“Lettre à ma fille pour ses douze ans” par Vadime Elisseeff

Lettre à ma fille pour ses douze ans (voir l’article)

Va donc au salon d’Automne, pour une première fois, va surtout voir ce qu’a peint notre ami Baron-Renouard pour le plaisir de tous et pour le tien aussi.

Au seuil des cimaises, ouvre tes yeux et garde-les ouverts: souviens-toi de tes voyages lointains, presse la mémoire de tes yeux pour qu’ils te restituent toutes les images du monde que, de l’ âge des premiers pas à celui de la pleine raison, tu as pu contempler.

Puis, forte de cette charge, cligne-les un instant, donne-Ieur ce repos ou plutôt ce retour vers l’ intérieur d’où jaillit la détente, comme à la minute où tu prépares un plongeon: car tu vas changer de monde pour pénétrer dans le tien, celui où rien ni personne ne peut t’atteindre, là où vit ce que tu es et qui tu es.

Comme l'eau et le feu, oeuvre de Baron-Renouard
Comme l’eau et le feu, oeuvre de Baron-Renouard

L’éblouissement va d’abord te saisir, devant un immense kaléidoscope immobile, qui refusera d’obéir à tes mains et autour duquel tu devras tourner: la grande oeuvre ne se laisse pas saisir en un seul souffle et il te faudra une première reconnaissance. Tout à coup, une forme l’emportera dans ton essor et tu y devineras cette vision aérienne qui a tant marqué tes jeunes années tu vivras un nouveau survol tu sentiras, encore, mais emportée par un rythme différent du tien, la course de ces paysages fugaces dont l’artiste a tiré le meilleur de lui-même, fasciné par leur caractère éphémère au sein d’un perpétuel mouvement. Laisse toi conduire d’un bord à l’autre, suit la cadence du rythme et tes yeux retrouveront le chant d’une mélodie.

Tout y est : vaux et monts, flaques et ruisseaux nuées et vent, bois et champs, châteaux de satin et masures de toile. Deux taches aux couleurs plus éclatantes, une ligne médiane plus claire: un ravin sépare deux plans. Le saut se fait avec quelques vertiges, mais la course continue et la vitesse décélère tandis que les taches, naguères longues, deviennent plus courtes. Des lignes à peine évoquées t’entrainent vers une courbe: serait-ce le début d’un labyrinthe ou d’une impasse? Non! c’est un choc dont tu sors toute étourdie. A la voie qui semblait t’inviter à la douceur d’u.n renoncement succède une tache hurlante, surface de papier goudronné dont le résille à gros brins de jute est là comme un hangar au milieu du pré. n te faut reprendre haleine puis le contourner prudemment, passer par-dessus ou tout simplement l’oublier comme une misère, une peine qu’il faut effacer de son coeur.

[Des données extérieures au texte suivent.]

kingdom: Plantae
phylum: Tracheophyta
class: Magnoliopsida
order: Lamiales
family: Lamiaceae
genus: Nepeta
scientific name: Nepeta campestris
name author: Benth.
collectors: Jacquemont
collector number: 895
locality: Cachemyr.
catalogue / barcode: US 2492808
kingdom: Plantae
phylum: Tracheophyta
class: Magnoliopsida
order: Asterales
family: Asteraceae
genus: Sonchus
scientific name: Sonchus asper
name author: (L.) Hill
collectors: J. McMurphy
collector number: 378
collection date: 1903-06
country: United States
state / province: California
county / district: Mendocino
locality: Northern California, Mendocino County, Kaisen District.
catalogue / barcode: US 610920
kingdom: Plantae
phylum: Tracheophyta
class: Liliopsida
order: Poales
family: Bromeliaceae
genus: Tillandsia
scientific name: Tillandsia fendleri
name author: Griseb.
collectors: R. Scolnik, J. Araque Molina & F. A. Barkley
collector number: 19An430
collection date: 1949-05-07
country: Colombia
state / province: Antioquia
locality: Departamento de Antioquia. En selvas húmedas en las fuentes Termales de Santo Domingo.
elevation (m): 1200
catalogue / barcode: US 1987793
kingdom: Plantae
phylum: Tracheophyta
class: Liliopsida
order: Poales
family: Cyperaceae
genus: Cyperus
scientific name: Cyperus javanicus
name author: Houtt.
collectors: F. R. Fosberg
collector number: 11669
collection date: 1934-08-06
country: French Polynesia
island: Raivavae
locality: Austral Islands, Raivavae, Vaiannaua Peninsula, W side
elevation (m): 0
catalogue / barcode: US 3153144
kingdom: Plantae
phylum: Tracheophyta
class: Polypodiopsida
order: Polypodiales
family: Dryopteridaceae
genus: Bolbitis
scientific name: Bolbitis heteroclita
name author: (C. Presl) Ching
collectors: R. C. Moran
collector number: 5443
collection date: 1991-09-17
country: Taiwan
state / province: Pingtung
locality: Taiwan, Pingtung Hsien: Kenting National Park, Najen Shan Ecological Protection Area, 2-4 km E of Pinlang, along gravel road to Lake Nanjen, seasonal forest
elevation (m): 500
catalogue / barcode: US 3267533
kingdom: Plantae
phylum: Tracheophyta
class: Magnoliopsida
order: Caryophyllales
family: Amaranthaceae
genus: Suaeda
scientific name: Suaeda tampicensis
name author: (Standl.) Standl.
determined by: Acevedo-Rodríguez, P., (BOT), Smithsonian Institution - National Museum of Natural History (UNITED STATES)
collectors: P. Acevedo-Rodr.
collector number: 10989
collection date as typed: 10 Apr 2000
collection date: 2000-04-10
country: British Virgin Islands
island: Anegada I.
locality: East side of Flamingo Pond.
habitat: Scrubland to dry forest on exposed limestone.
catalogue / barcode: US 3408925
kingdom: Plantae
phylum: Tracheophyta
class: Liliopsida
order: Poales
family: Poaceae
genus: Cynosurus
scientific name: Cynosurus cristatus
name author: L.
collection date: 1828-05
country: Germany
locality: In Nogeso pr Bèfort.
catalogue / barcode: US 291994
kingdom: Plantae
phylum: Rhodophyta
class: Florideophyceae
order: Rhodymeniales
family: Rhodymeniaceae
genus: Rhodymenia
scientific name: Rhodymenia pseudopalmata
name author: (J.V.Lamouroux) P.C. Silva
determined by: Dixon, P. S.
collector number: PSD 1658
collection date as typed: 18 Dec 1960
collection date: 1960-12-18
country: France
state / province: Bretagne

Ce long voyage te livrera le secret de tes émotions les plus intimes, canalisées et rendues sensibles par des arrêts, des points de passage obligatoires mais tout le reste est à toi, tu peux y musarder où y passer comme l’éclair suivant ton humeur, ton état d’âme, partition sans fin sur un thème initial, que tu peux parcourir cent fois et cent fois revivre en toute pléniture car elle est achevée. L’oeuvre est une harmonie refermée, non point close, toujours ouverte en ses itinéraires, mais definie dans l’espace par des ondes de sa palpitation qui ne s’arrête jamais.

Les traits, contournés ou nets, se chargent plus ou moins de couleurs; la tache colorée boude la ligne ou, au contraire, s’appuie sur elle, dialoguant toutes les deux et se relayant à tour de rôle. La forme pure s’allonge ou se raccourcit, telle une fumée, un oriflamme et, dans un mouvement, vous tire, vous dresse ou, tout à coup, vous rejette à terre.

De l’informel se dégagent ainsi tous les éléments d’un paysage virtuel ou ceux d’une vision intérieure. Le voyage de Baron-Renouard est celui-là même qui hante peintres chinois et japonais, travaillant toujours au seuil de la lisibilité, passant du déjà vu à ce qu’on n’a point encore contemplé, à travers jeux calligraphiques et tableaux cosmiques, balancement continu entre ce qui va être et ce qui a été, moment privilégié d’une création qui s’ébauche, révélation d’un tout que l’on perçoit tantôt de près, tantôt de loin suivant que l’oeil se fIXe sur la matière ou sur la forme.

Hôte de la nature et partie du cosmos, tu y sentiras l’étroite communion qui te lie à l’Autre, à tout ce qui n’est pas toi; mais en même temps tu t’y retrouveras, comme dans un portrait, car née de la main d’un artiste, chaque oeuvre ici-bas nous renvoie un peu de nous-mêmes.